I’ve gotta ask, is there a particular place or country that sticks out as a favorite?
Atlanta, Georgia is my favorite place on earth. Half of the joy of traveling is experience and having fun. The other joy is coming home to where my heart, hearth, and family is.
I will go ahead and put in a deep love for Wales. I’ve always loved Wales since I was very small, and it was called Prydain in the Prydain Chronicles. It’s beautiful, old, and remote. I find the people wonderful, and I am at peace there.
What is the most challenging aspect of running a small business?
I think the challenge of running a small travel and event planning business is getting others in my life to understand that it is indeed a business. 75% of the job is sitting in front of spreadsheets and doing other “boring” business stuff. While I do travel quite a bit, it is still work–sometimes very hard, exhausting work–that involves keeping a coachload of people happy, on schedule, and most importantly, safe.
Do you have any advice for new business owners or those who would like to start a small business?
I do have some advice to small business owners, and specifically small Pagan business owners. It is essential to devote time and energy to the business side of your work. At least a quarter of your work time should be devoted to learning about business and working on your business. To this end, the Small Business Association is amazing. It offers FREE and very low cost in-person, online training, one on one membership, and funding for small businesses in the States. You can pursue the larger national association, or join a local branch.

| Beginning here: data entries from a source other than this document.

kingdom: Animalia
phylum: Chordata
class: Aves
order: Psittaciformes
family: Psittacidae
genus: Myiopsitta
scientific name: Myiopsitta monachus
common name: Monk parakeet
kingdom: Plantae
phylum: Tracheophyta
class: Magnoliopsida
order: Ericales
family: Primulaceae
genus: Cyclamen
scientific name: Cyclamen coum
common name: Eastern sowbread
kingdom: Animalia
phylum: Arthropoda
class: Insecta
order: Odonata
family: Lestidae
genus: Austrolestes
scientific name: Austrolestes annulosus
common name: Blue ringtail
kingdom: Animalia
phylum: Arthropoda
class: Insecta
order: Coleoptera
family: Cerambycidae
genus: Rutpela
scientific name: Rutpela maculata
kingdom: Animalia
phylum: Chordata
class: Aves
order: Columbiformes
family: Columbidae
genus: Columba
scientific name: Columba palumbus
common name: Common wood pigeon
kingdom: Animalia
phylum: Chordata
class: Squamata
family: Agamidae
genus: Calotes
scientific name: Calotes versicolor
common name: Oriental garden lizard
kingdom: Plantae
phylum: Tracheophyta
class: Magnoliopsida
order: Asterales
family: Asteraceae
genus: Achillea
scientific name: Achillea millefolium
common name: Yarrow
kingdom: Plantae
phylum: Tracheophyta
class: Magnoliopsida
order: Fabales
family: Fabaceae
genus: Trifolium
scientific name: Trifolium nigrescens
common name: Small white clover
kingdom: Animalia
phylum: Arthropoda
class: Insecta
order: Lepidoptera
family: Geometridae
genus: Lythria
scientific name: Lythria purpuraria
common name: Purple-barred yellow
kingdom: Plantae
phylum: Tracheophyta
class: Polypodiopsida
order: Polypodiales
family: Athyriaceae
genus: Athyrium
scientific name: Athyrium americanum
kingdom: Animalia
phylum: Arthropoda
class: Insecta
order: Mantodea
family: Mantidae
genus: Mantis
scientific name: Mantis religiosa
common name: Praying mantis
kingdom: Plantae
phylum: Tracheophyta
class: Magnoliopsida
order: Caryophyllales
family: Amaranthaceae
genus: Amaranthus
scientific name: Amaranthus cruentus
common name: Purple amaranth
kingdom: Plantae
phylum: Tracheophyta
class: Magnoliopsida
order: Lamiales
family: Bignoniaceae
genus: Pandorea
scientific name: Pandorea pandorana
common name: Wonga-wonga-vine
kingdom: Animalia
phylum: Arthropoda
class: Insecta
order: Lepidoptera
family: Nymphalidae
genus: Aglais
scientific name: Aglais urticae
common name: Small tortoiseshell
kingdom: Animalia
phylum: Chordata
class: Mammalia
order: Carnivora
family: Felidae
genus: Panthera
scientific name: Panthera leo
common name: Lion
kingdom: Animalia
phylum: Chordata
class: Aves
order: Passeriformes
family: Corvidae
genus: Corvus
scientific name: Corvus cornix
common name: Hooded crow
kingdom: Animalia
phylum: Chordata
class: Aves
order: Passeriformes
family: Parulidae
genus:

I see so many business folks in our community struggle because they don’t know how to price their products, do basic accounting, or market effectively. No matter how magical and wonderful your ideas are, you have to do that boring stuff, or you are not going to thrive. Despite what many “coaches” and expensive programs will tell you these days, the easy and effortless paths are often too good to be true.
There are classic business standards to look toward: have a good product, know your audience, be honest, deliver the best product or service you can, and manage your business well. I grew up on a horse farm, learning those same core business values. What I learned there served me well running a childcare company for twenty years, and now is helping Land, Sea, Sky Travel grow like a weed.
Is there anything you’d like to tell people about Land, Sea, Sky Travel?
We are a pagan- and polytheist-based small business that has been open about three years. We offer in-person training events, sacred site tours, and online conferences and classes. We believe strongly in running an ethical, accessible, and top quality business.